You’ll notice that unlike other essays, a lot of them reviewed how effective a story Good Omens series 2 is, with most dishing out their ratings. You might have even read ones deeply analysing every line uttered, every micro expression, every inflection of a word. While I on the other hand just gushed about the show, to be honest, inflicted my opinions on you (because if you’ve reached this point, assume I’m just happy somebody is reading this).

I’d like mine to be more of an argument.

Many might think that the strength of the show relied solely on the relationship between Aziraphale and Crowley. I heartily disagree. Its strength is using the core of its messaging — unconditional love — and showing us the many ways in which it can be expressed.

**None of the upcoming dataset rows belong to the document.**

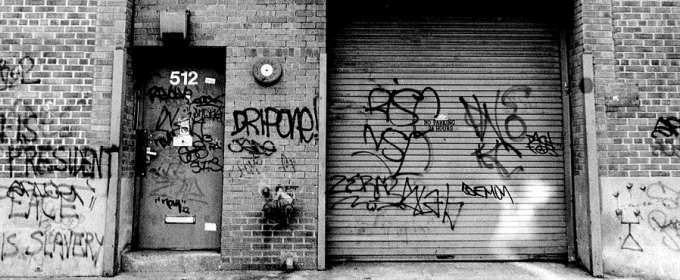
At what (x,y) coordinates should I click in order to perform the action: click on cement parts of walls. Please return your answer as a coordinate pair (x, y). The width and height of the screenshot is (680, 280). Looking at the image, I should click on (39, 221), (644, 225), (583, 223), (122, 213).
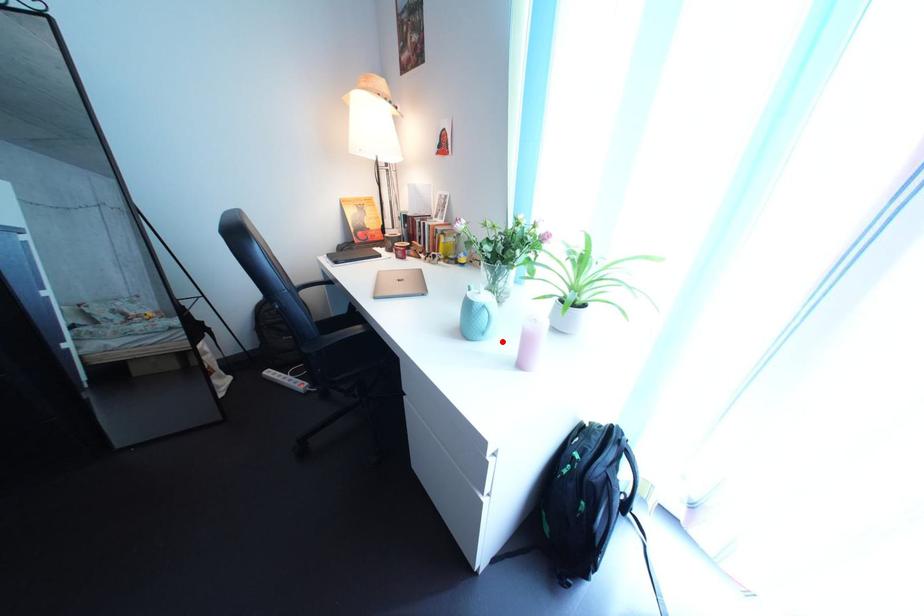
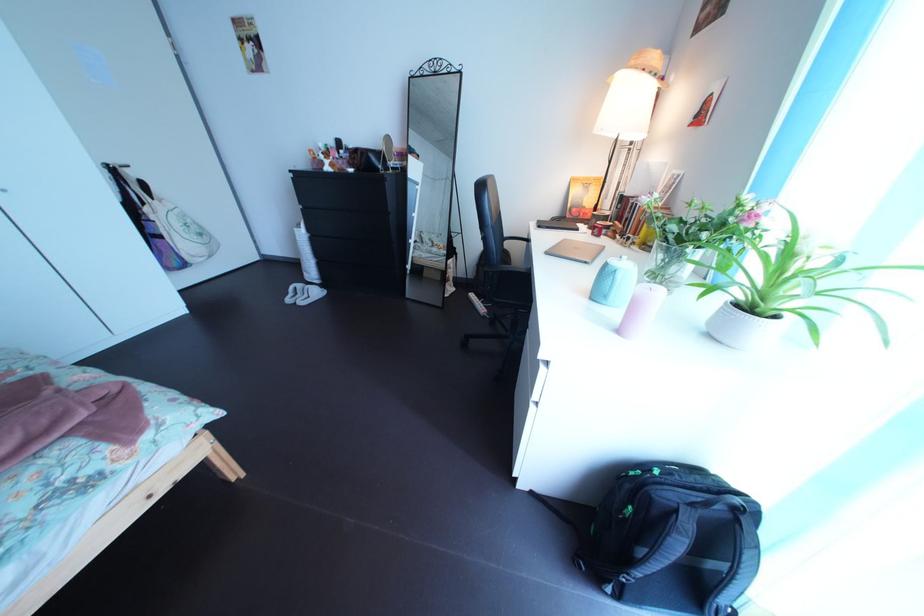
In the second image, find the point that corresponds to the highlighted location in the first image.

(626, 307)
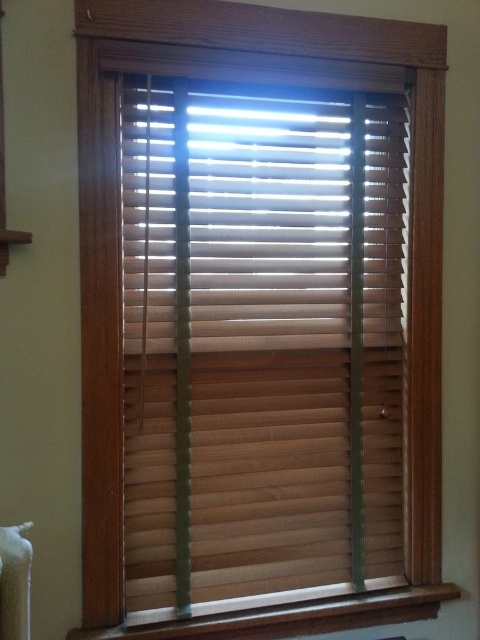
Does wooden blinds at center have a larger size compared to wooden at lower center?

Yes.

Is point (154, 284) closer to viewer compared to point (350, 618)?

Yes, point (154, 284) is closer to viewer.

Identify the location of wooden blinds at center. (261, 342).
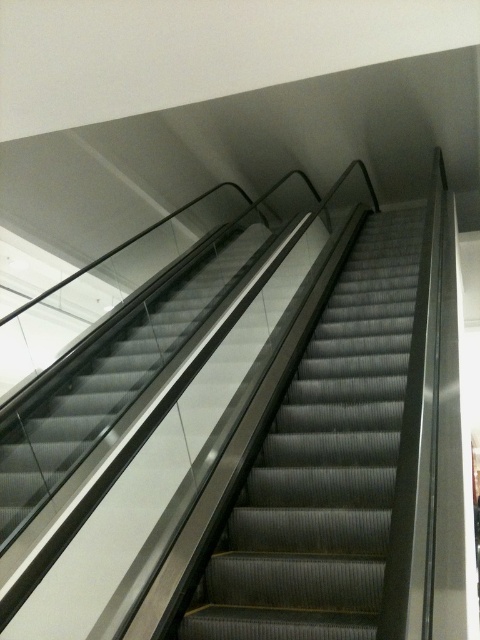
Question: Which object is closer to the camera taking this photo?

Choices:
 (A) metallic gray escalator at left
 (B) metallic gray escalator at center

Answer: (B)

Question: Observing the image, what is the correct spatial positioning of metallic gray escalator at center in reference to metallic gray escalator at left?

Choices:
 (A) above
 (B) below

Answer: (B)

Question: Where is metallic gray escalator at center located in relation to metallic gray escalator at left in the image?

Choices:
 (A) right
 (B) left

Answer: (A)

Question: Can you confirm if metallic gray escalator at center is positioned above metallic gray escalator at left?

Choices:
 (A) yes
 (B) no

Answer: (B)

Whether it’s the very real romance between characters, a flirtatious tip-toeing to it, or friends having each other’s backs when it counts.

To end, what better way to express my love for Good Omens — if I haven’t done enough of it yet — than by joining the clamour for liveable wages and workers rights.

So this is an argument not just to convince you to watch the show, but to think of why we love stories. I implore you to look back on your own posts about stories you’ve loved and understand why there’s nothing that can connect us more than ones created through human intuition and creativity.

With labour strikes happening all across the globe, among them creatives who just want a fair contract and not be threatened by technologies like AI, it’s important to provide support by celebrating their work anyway we can.

If it means rewatching shows like Good Omens hundreds of times to get a renewal and for studios to see how much we crave human-made stories, then so be it. If it means dressing up to see both Oppenheimer and Barbie, then by all means do so with your group of friends.

If you’re also able, do send over donations in this list of organisations collecting resources for actors and writers affected by the strike.

Exploitation is a systemic issue, and whatever happens to our storytellers and skilled workers will affect all of us in ways we can’t imagine.

"Why do we tell stories?" Game Master Brennan Lee Mulligan says to his players as the calamity unfolds in Critical Role's Exandria Unlimited. "To try to make sense of a world that can be terrifying and enormous."

Just like how I was able to make sense of the worldviews I’ve created as a young child when I read Good Omens, and indeed now that I’ve watched it as a series and my perspective has been shaped with age, I consume stories because I want to understand this terrifying and enormous and beautiful world we live in, and the things man is capable of in making this a good place for everyone.

I’d love to honour Good Omens in this way.